Hole Digging

It’s near the middle of Thanksgiving break, and I am beginning to get bored a lot.

It’s not like I don’t have anything to do over break. It’s more that I am demotivated from getting anything done. With no significant deadlines in immediate sight, my body has turned to hibernation mode in these past few days.

Maybe it’s a good thing; maybe I need this rest. But there’s so much that I should be getting done! At this rate, I will be staying up until 3am on Sunday night (Monday morning, I guess), struggling to finish my work for the next school day.

It seems as if the only way to get my body to work is if I have harsh deadlines or a frantic schedule. When faced with a huge predicament, I switch to “super-productive” mode. But the moment I feel like I have things under control, I begin to procrastinate and get distracted, and ultimately end up not getting much done. There’s a little voice at the back of my head constantly nagging at me to get stuff done. I want to be productive, but I am literally physically unable to get any work done unless it’s crunch-time. It’s really frustrating!

Well, anyways, all of this got me thinking. How would one combat this? I began to look back on previous experiences to help me formulate a battle plan and share it here.

The strategy? Hole-digging.

To be more productive, I like to dig huge holes for myself to climb out of. The idea is to force myself into a sticky situation and as a result coerce myself into being productive.

For example, last March, I decided to sign up for both AP Physics C tests (Mechanics and E&M) even though I had not begun learning either of them. With only knowledge of Physics I material, I had two months to learn some basic calculus as well as all the new physics material. It was quite the predicament: either go crazy for the next two months in hopes for survival or give up and crumble in the dust with horrible AP test scores.

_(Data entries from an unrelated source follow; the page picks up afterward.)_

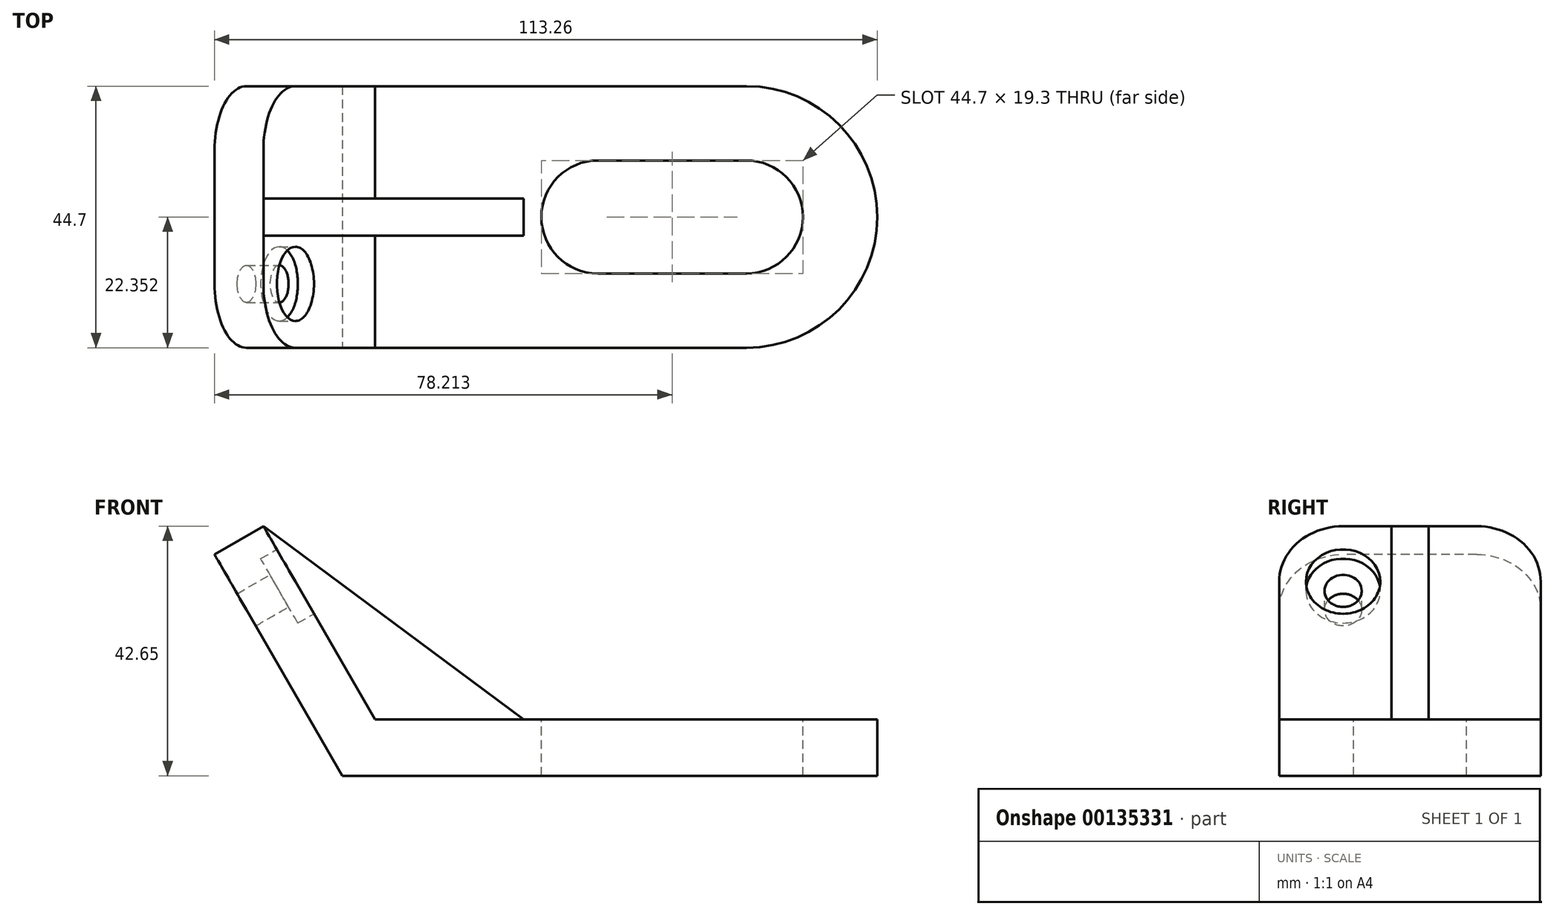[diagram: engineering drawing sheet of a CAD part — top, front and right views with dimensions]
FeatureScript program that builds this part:
annotation { "Feature Type Name" : "Feature", "Feature Type Description" : "" }
export const myFeature = defineFeature(function(context is Context, id is Id, definition is map)
    precondition{}
    {
        {
            var Q0;
            Q0=qCreatedBy(makeId("Front.planeOp"),FACE);
            var sketch = newSketch(context, id + "F0", { "sketchPlane" : qUnion([Q0])});
            skLineSegment(sketch, "E0", {"start": v(0, 0) * mm, "end": v(69.07, 0) * mm});
            skLineSegment(sketch, "E1", {"start": v(69.07, 0) * mm, "end": v(69.07, 9.65) * mm});
            skLineSegment(sketch, "E2", {"start": v(69.07, 9.65) * mm, "end": v(5.57, 9.65) * mm});
            skLineSegment(sketch, "E3", {"start": v(5.57, 9.65) * mm, "end": v(-13.48, 42.65) * mm});
            skLineSegment(sketch, "E4", {"start": v(-13.48, 42.65) * mm, "end": v(-21.84, 37.82) * mm});
            skLineSegment(sketch, "E5", {"start": v(-21.84, 37.82) * mm, "end": v(0, 0) * mm});
            skSolve(sketch);
        }
        {
            var Q0;
            Q0 = qSketchRegion(id + "F0", true);
            extrude(context, id + "F1", {"entities" : qUnion([Q0]), "oppositeDirection" : true, "depth" : 44.7 * mm});
        }
        {
            var Q0;
            Q0=makeQuery(id+"F1.opExtrude","SWEPT_FACE",FACE,{"disambiguationData":[OSD([sQuery(id+"F0.wireOp",EDGE,"E2")])]});
            var sketch = newSketch(context, id + "F2", { "sketchPlane" : qUnion([Q0])});
            skArc(sketch, "E6", {"start": v(69.07, 0) * mm, "mid": v(91.42, 22.35) * mm, "end": v(69.07, 44.7) * mm});
            skArc(sketch, "E7", {"start": v(69.07, 12.7) * mm, "mid": v(78.72, 22.35) * mm, "end": v(69.07, 32) * mm});
            skLineSegment(sketch, "E8", {"start": v(69.07, 22.35) * mm, "end": v(43.67, 22.35) * mm, "construction": true});
            skArc(sketch, "E9", {"start": v(43.67, 32) * mm, "mid": v(34.02, 22.35) * mm, "end": v(43.67, 12.7) * mm});
            skLineSegment(sketch, "E10", {"start": v(43.67, 32) * mm, "end": v(69.07, 32) * mm});
            skLineSegment(sketch, "E11", {"start": v(43.67, 12.7) * mm, "end": v(69.07, 12.7) * mm});
            skLineSegment(sketch, "E12.trimOffspring", {"start": v(69.07, 12.7) * mm, "end": v(69.07, 0) * mm});
            skLineSegment(sketch, "E13", {"start": v(5.57, 22.35) * mm, "end": v(30.97, 22.35) * mm, "construction": true});
            skPoint(sketch, "E13.endSnap0", {"position": v(34.02, 22.35) * mm});
            skSolve(sketch);
        }
        {
            var Q0;
            {var subQ0=sQuery(id+"F2.wireOp",EDGE,"E6");Q0=makeQuery(id+"F2.imprint","IMPRINT",FACE,{"disambiguationData":[TD([[makeQuery(id+"F2.imprint","IMPRINT",EDGE,{"derivedFrom":subQ0}),1.0]])]});}
            var Q1;
            Q1=makeQuery(id+"F1.opExtrude","SWEPT_FACE",FACE,{"disambiguationData":[OSD([sQuery(id+"F0.wireOp",EDGE,"E0")])]});
            extrude(context, id + "F3", {"entities" : qUnion([Q0]), "operationType" : NewBodyOperationType.ADD, "endBound" : BoundingType.UP_TO_SURFACE, "oppositeDirection" : true, "endBoundEntityFace" : qUnion([Q1]), "depth" : 25.4 * mm});
        }
        {
            var Q0;
            Q0=makeQuery(id+"F2.imprint","IMPRINT",FACE,{"disambiguationData":[TD([[makeQuery(id+"F2.imprint","IMPRINT",EDGE,{"derivedFrom":sQuery(id+"F2.wireOp",EDGE,"E9")}),1.0]])]});
            var Q1;
            {var subQ0=sQuery(id+"F0.wireOp",EDGE,"E0");Q1=makeQuery(id+"F3.boolean.opBoolean","MERGE",FACE,{"derivedFrom":[makeQuery(id+"F1.opExtrude","SWEPT_FACE",FACE,{"disambiguationData":[OSD([subQ0])]}),makeQuery(id+"F3.opExtrude","CAP_FACE",FACE,{"disambiguationData":[OSD([subQ0])],"isStart":false})]});}
            extrude(context, id + "F4", {"entities" : qUnion([Q0]), "operationType" : NewBodyOperationType.REMOVE, "endBound" : BoundingType.UP_TO_SURFACE, "oppositeDirection" : true, "endBoundEntityFace" : qUnion([Q1]), "depth" : 25.4 * mm});
        }
        {
            var Q0;
            Q0=qCreatedBy(makeId("Front.planeOp"),FACE);
            cPlane(context, id + "F5", {"entities" : qUnion([Q0]), "cplaneType" : CPlaneType.OFFSET, "offset" : 22.35 * mm, "oppositeDirection" : true, "width" : 152.4 * mm, "height" : 152.4 * mm});
        }
        {
            var Q0;
            Q0=makeQuery(id+"F1.opExtrude","SWEPT_FACE",FACE,{"disambiguationData":[OSD([sQuery(id+"F0.wireOp",EDGE,"E3")])]});
            var sketch = newSketch(context, id + "F6", { "sketchPlane" : qUnion([Q0])});
            skPoint(sketch, "E14", {"position": v(22.35, 43.67) * mm});
            skSolve(sketch);
        }
        {
            var Q0;
            Q0=qCreatedBy(id+"F5.planeOp",FACE);
            var sketch = newSketch(context, id + "F7", { "sketchPlane" : qUnion([Q0])});
            skPoint(sketch, "E15.0", {"position": v(30.97, 9.65) * mm});
            skPoint(sketch, "E16.0", {"position": v(-13.48, 42.65) * mm});
            skLineSegment(sketch, "E17", {"start": v(-13.48, 42.65) * mm, "end": v(30.97, 9.65) * mm});
            skPoint(sketch, "E18.0", {"position": v(5.57, 9.65) * mm});
            skLineSegment(sketch, "E19", {"start": v(30.97, 9.65) * mm, "end": v(5.57, 9.65) * mm});
            skLineSegment(sketch, "E20", {"start": v(-13.48, 42.65) * mm, "end": v(5.57, 9.65) * mm});
            skSolve(sketch);
        }
        {
            var Q0;
            Q0=makeQuery(id+"F7.imprint","IMPRINT",FACE,{"disambiguationData":[TD([[makeQuery(id+"F7.imprint","IMPRINT",EDGE,{"derivedFrom":sQuery(id+"F7.wireOp",EDGE,"E17")}),-1.0]])]});
            extrude(context, id + "F8", {"entities" : qUnion([Q0]), "operationType" : NewBodyOperationType.ADD, "endBound" : BoundingType.SYMMETRIC, "depth" : 6.35 * mm});
        }
        {
            var Q0;
            {var subQ0=sQuery(id+"F0.wireOp",EDGE,"E3");Q0=makeQuery(id+"F6.imprint","IMPRINT",FACE,{"disambiguationData":[TD([[makeQuery(id+"F6.imprint","IMPRINT",EDGE,{"derivedFrom":makeQuery(id+"F1.opExtrude","CAP_EDGE",EDGE,{"disambiguationData":[OSD([subQ0])],"isStart":true})}),-1.0]])]});}
            var sketch = newSketch(context, id + "F9", { "sketchPlane" : qUnion([Q0])});
            skLineSegment(sketch, "E21.0.0", {"start": v(0, 43.67) * mm, "end": v(0, 5.57) * mm});
            skLineSegment(sketch, "E21.0.1", {"start": v(0, 5.57) * mm, "end": v(44.7, 5.57) * mm});
            skLineSegment(sketch, "E21.0.2", {"start": v(44.7, 5.57) * mm, "end": v(44.7, 43.67) * mm});
            skLineSegment(sketch, "E21.0.3", {"start": v(44.7, 43.67) * mm, "end": v(0, 43.67) * mm});
            skLineSegment(sketch, "E22", {"start": v(44.7, 32.75) * mm, "end": v(33.78, 32.75) * mm});
            skLineSegment(sketch, "E23", {"start": v(44.7, 32.75) * mm, "end": v(10.92, 32.75) * mm});
            skPoint(sketch, "E24.0", {"position": v(22.35, 43.67) * mm});
            skCircle(sketch, "E25", {"center": v(33.78, 32.75) * mm, "radius": 6.35 * mm});
            skCircle(sketch, "E26", {"center": v(10.92, 32.75) * mm, "radius": 6.35 * mm});
            skCircle(sketch, "E27", {"center": v(10.92, 32.75) * mm, "radius": 3.18 * mm});
            skCircle(sketch, "E28", {"center": v(33.78, 32.75) * mm, "radius": 3.18 * mm});
            skSolve(sketch);
        }
        {
            var Q0;
            {var subQ0=sQuery(id+"F9.wireOp",EDGE,"E23");var subQ1=makeQuery(id+"F9.imprint","IMPRINT",VERTEX,{"derivedFrom":subQ0});Q0=makeQuery(id+"F9.imprint","IMPRINT",FACE,{"disambiguationData":[TD([[makeQuery(id+"F9.imprint","IMPRINT",EDGE,{"disambiguationData":[TD([[subQ1,1.0]])],"derivedFrom":subQ0}),-1.0]])]});}
            var Q1;
            {var subQ0=sQuery(id+"F9.wireOp",EDGE,"E23");var subQ1=makeQuery(id+"F9.imprint","IMPRINT",VERTEX,{"derivedFrom":subQ0});Q1=makeQuery(id+"F9.imprint","IMPRINT",FACE,{"disambiguationData":[TD([[makeQuery(id+"F9.imprint","IMPRINT",EDGE,{"disambiguationData":[TD([[subQ1,1.0]])],"derivedFrom":subQ0}),1.0]])]});}
            var Q2;
            Q2=makeQuery(id+"F9.imprint","IMPRINT",FACE,{"disambiguationData":[TD([[makeQuery(id+"F9.imprint","IMPRINT",EDGE,{"derivedFrom":sQuery(id+"F9.wireOp",EDGE,"E27")}),1.0]])]});
            var Q3;
            Q3=makeQuery(id+"F1.opExtrude","SWEPT_FACE",FACE,{"disambiguationData":[OSD([sQuery(id+"F0.wireOp",EDGE,"E5")])]});
            extrude(context, id + "F10", {"entities" : qUnion([Q0, Q1, Q2]), "operationType" : NewBodyOperationType.REMOVE, "endBound" : BoundingType.UP_TO_SURFACE, "oppositeDirection" : true, "endBoundEntityFace" : qUnion([Q3]), "depth" : 25.4 * mm});
        }
        {
            var Q0;
            Q0=makeQuery(id+"F9.imprint","IMPRINT",FACE,{"disambiguationData":[TD([[makeQuery(id+"F9.imprint","IMPRINT",EDGE,{"derivedFrom":sQuery(id+"F9.wireOp",EDGE,"E26")}),1.0]])]});
            var Q1;
            {var subQ0=sQuery(id+"F9.wireOp",EDGE,"E25");var subQ1=sQuery(id+"F9.wireOp",EDGE,"E23");var subQ2=makeQuery(id+"F9.imprint","INTERSECT",VERTEX,{"disambiguationData":[OD(0.0)],"derivedFrom":[subQ1,subQ0]});Q1=makeQuery(id+"F9.imprint","IMPRINT",FACE,{"disambiguationData":[TD([[makeQuery(id+"F9.imprint","IMPRINT",EDGE,{"disambiguationData":[TD([[subQ2,-1.0]])],"derivedFrom":subQ1}),1.0]])]});}
            var Q2;
            {var subQ0=sQuery(id+"F9.wireOp",EDGE,"E25");var subQ1=sQuery(id+"F9.wireOp",EDGE,"E23");var subQ2=makeQuery(id+"F9.imprint","INTERSECT",VERTEX,{"disambiguationData":[OD(0.0)],"derivedFrom":[subQ1,subQ0]});Q2=makeQuery(id+"F9.imprint","IMPRINT",FACE,{"disambiguationData":[TD([[makeQuery(id+"F9.imprint","IMPRINT",EDGE,{"disambiguationData":[TD([[subQ2,-1.0]])],"derivedFrom":subQ1}),-1.0]])]});}
            extrude(context, id + "F11", {"entities" : qUnion([Q0, Q1, Q2]), "operationType" : NewBodyOperationType.REMOVE, "oppositeDirection" : true, "depth" : 3.17 * mm});
        }
        {
            var Q0;
            Q0=makeQuery(id+"F1.opExtrude","CAP_EDGE",EDGE,{"disambiguationData":[OSD([sQuery(id+"F0.wireOp",EDGE,"E4")])],"isStart":true});
            var Q1;
            Q1=makeQuery(id+"F1.opExtrude","CAP_EDGE",EDGE,{"disambiguationData":[OSD([sQuery(id+"F0.wireOp",EDGE,"E4")])],"isStart":false});
            fillet(context, id + "F12", {"entities" : qUnion([Q0, Q1]), "radius" : 10.92 * mm, "tangentPropagation" : true, "allowEdgeOverflow" : false});
        }
    });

The result? I rose to unprecedented levels of productivity. The time leading up to the AP tests were full of scheduling and writing plans to figure out how I would be able to cram two Barron’s books’ worth of materials into my brain by May. I spent two hours a day just doing physics, which meant that I finished my other work faster. And in the end, I did well on the tests! Looking back, signing up for those AP tests was a great decision that led to probably the two most productive months of my life.

Through this hole-digging strategy, I believe I have made myself a stronger person. In a way, it helped me tap a little further into my full potential. If I had listened to the rational half of my brain in March, there was no way I would’ve signed up for both AP Physics C tests… it seems like an impossible task! But my hole-digging mentality came in clutch and I signed up anyways; and look at the results!

I know everyone say to not “tire yourself out too much” or to “take it easy” sometimes. And I respect that. But at the same time, I feel that this mentality can be hindering. It can prevent you from pushing yourself to the limit and reaching your full potential. Sometimes, you need impulsive hole-digging moments to put yourself into a predicament. Once you realize you can’t turn back, trust me: you will do things that will transcend your greatest expectations and surprise yourself greatly!

It hurts to dig a deep hole, and the journey it takes to climb out of it is no joke. But surely, the deeper you dig, the more treasure you will find.